- TEXTO FORNECIDO -
----------------------------------------

Parcerias entre países do hemisfério sul em projetos de saúde podem gerar reflexões com potencial de alterar questões estruturais, mostra um estudo realizado por uma pesquisadora da FGV EAESP. Ao analisar as estratégias discursivas e o conflito político entre Moçambique e Brasil diante das decisões sobre a melhor forma de implementar uma fábrica de medicamentos, a pesquisadora apontou que as divergências de visões levaram a reflexões. “O Brasil queria privilegiar o Estado na governança da fábrica de medicamentos, e Moçambique, num certo ponto, precisava atrair capital externo ou interno, e pensou até em privatizar a fábrica”, resume a pesquisadora.
Após algumas negociações, os dois governos chegaram a um consenso sobre o destino da fábrica, mantendo-a sob a tutela do Estado, mas com abertura na bolsa de valores para a atração de 35% de capital privado. “Considero essa mudança de entendimento, segundo o qual a fábrica é vista como uma ferramenta essencial para o Estado moçambicano, como uma mudança estrutural”, aponta Achcar.

----------------------------------------

- OBJETIVO DA TAREFA -
Reescreva como lista o parágrafo do texto sobre a fábrica de medicamentos que começa com “Parcerias entre países do hemisfério sul”, mantendo seus fatos principais. Os registros abaixo vêm de outra fonte, sem relação com o texto.

- DADOS FORNECIDOS -

----------------------------------------

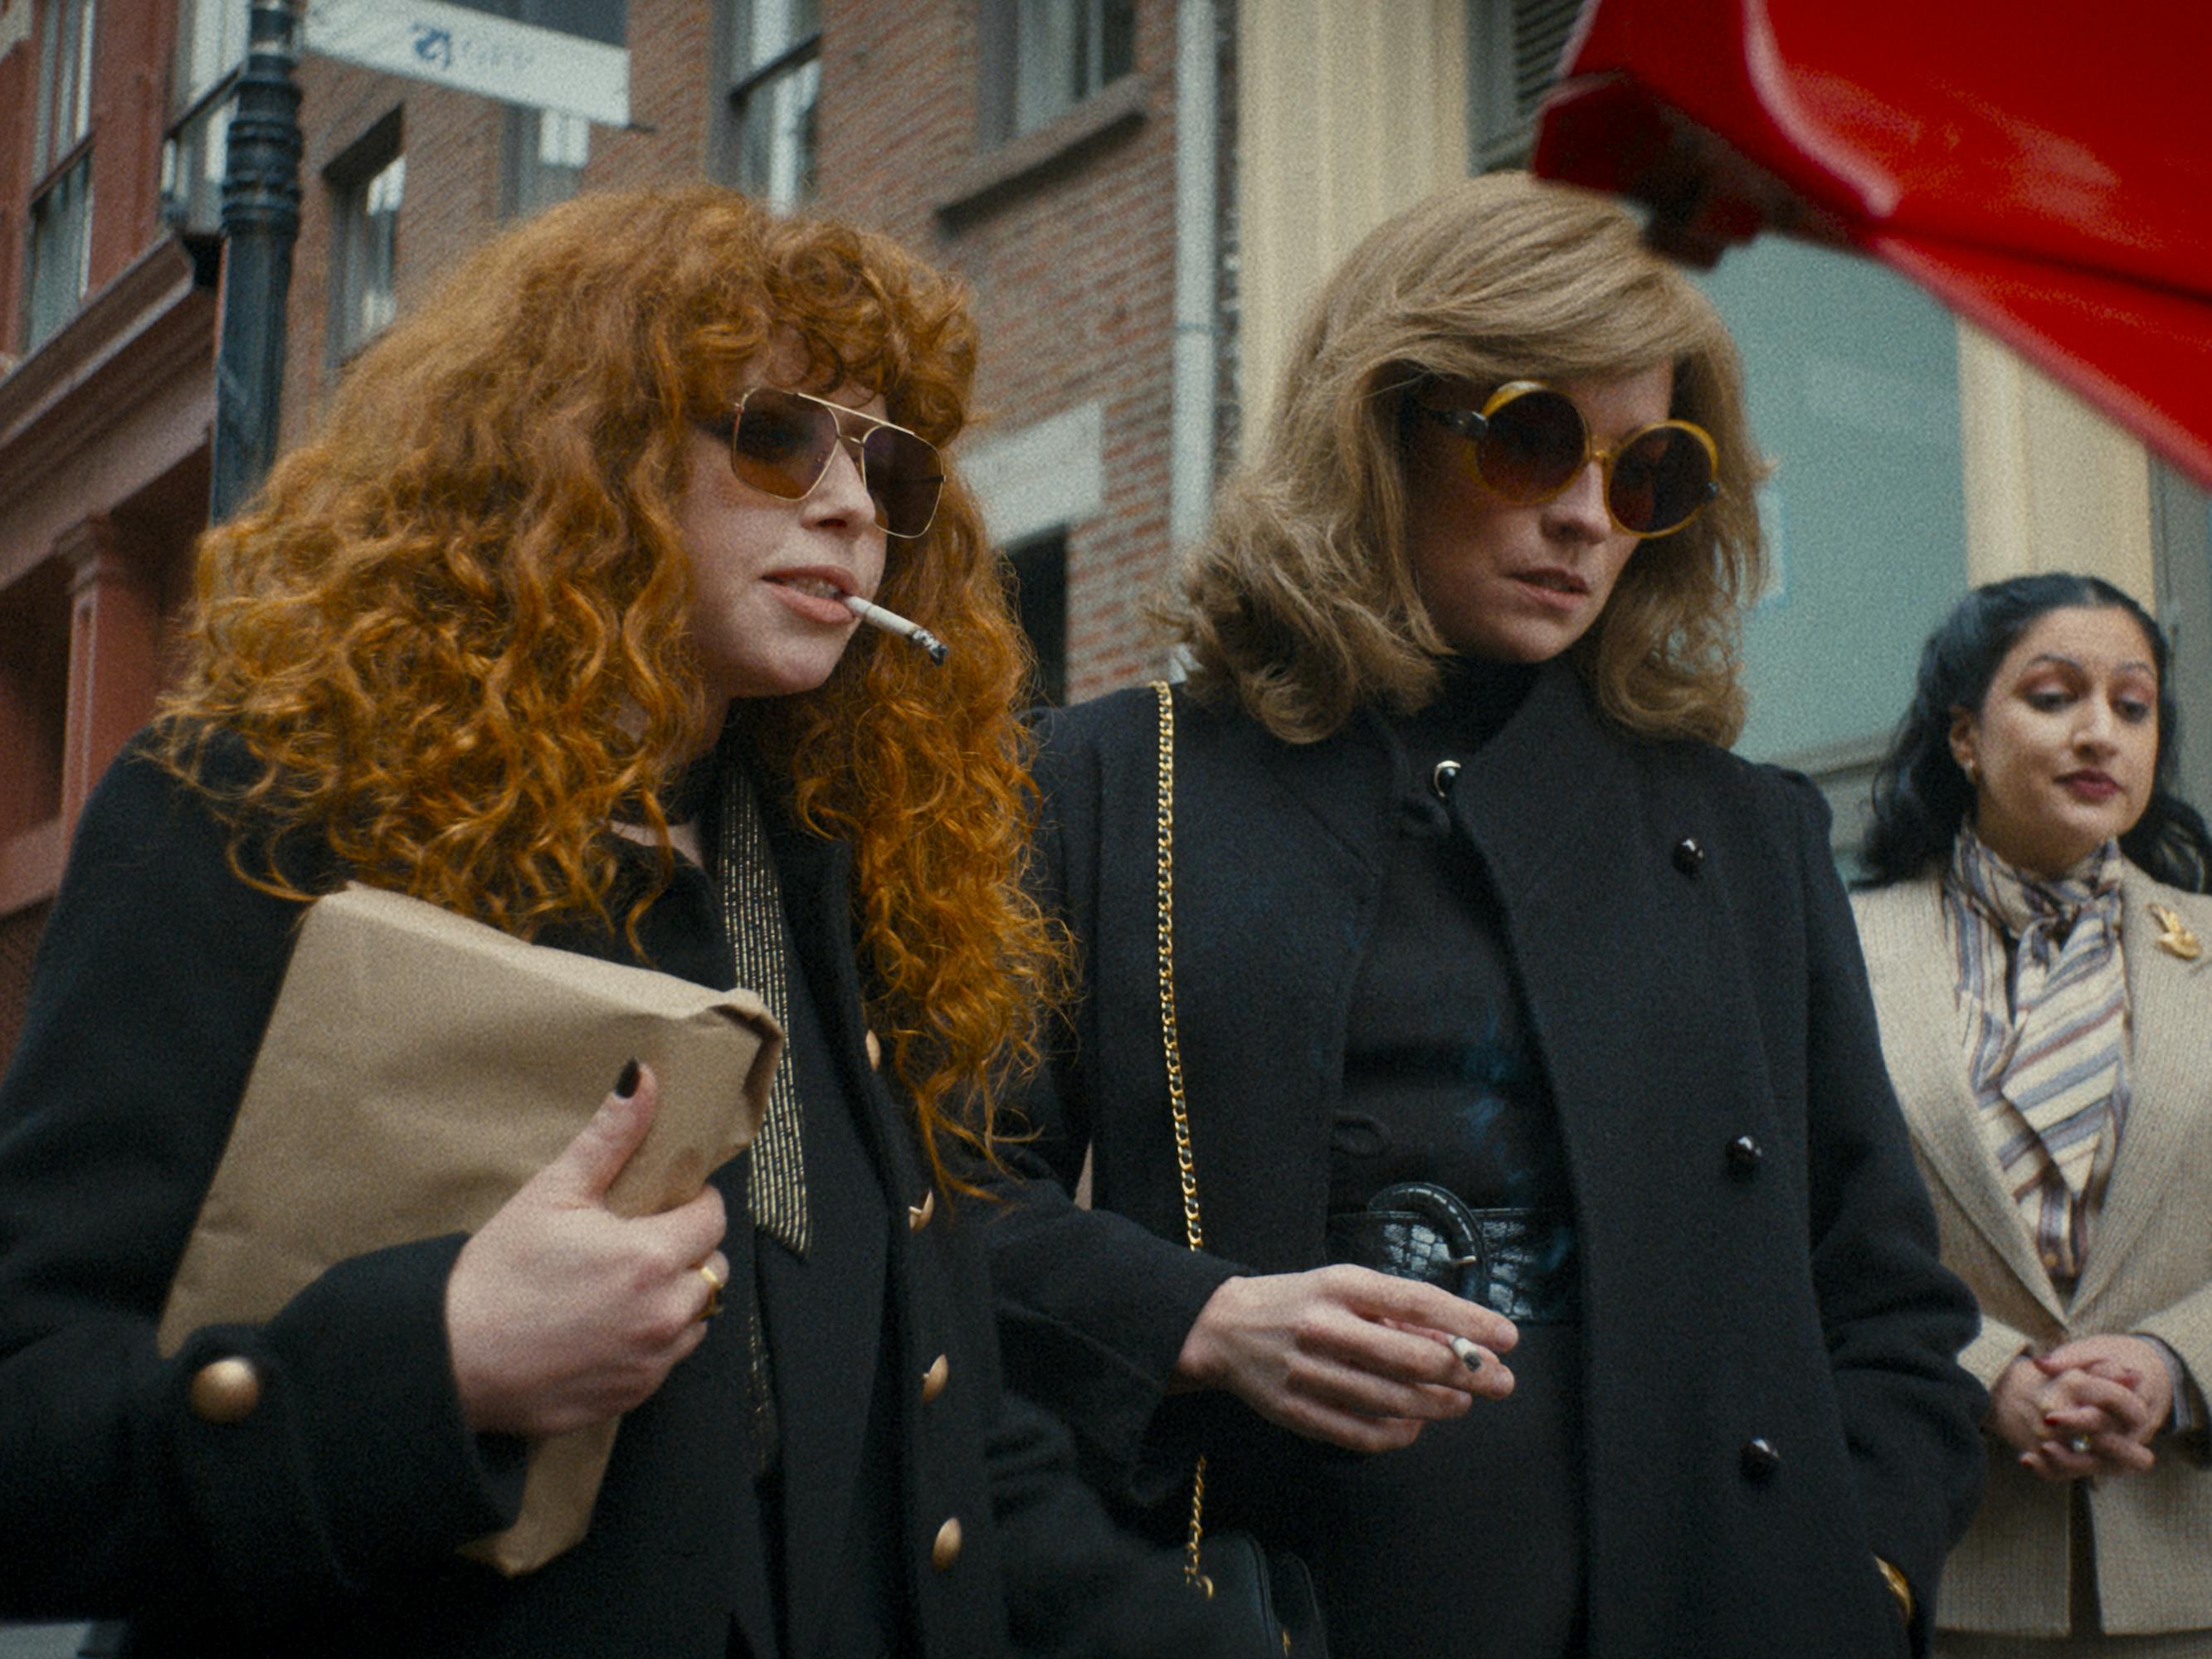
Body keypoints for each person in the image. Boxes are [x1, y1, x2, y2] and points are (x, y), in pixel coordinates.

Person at [0, 187, 1258, 1658]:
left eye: (891, 467)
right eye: (780, 435)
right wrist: (441, 1361)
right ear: (583, 452)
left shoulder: (821, 872)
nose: (853, 506)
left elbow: (935, 1453)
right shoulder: (265, 815)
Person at [985, 171, 1986, 1659]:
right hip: (1256, 1604)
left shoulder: (1747, 832)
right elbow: (941, 1209)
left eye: (1645, 474)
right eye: (1532, 443)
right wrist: (1191, 1320)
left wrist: (1857, 1578)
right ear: (1376, 433)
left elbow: (1889, 1305)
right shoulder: (1114, 787)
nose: (1587, 517)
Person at [1854, 573, 2212, 1656]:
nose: (2098, 732)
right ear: (1964, 735)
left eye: (2131, 704)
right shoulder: (1828, 949)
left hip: (2188, 1562)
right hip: (1932, 1559)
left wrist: (2171, 1366)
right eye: (2052, 697)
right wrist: (1979, 1371)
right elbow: (1780, 1224)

----------------------------------------

- RESPOSTA ESCRITA -
- Um estudo de uma pesquisadora da FGV EAESP mostra que parcerias entre países do hemisfério sul em projetos de saúde podem gerar reflexões capazes de alterar questões estruturais.
- O estudo analisou as estratégias discursivas e o conflito político entre Moçambique e Brasil sobre a melhor forma de implementar uma fábrica de medicamentos.
- Segundo a pesquisadora, as divergências de visões levaram a reflexões.
- O Brasil queria privilegiar o Estado na governança da fábrica.
- Moçambique precisava atrair capital externo ou interno e chegou a pensar em privatizar a fábrica.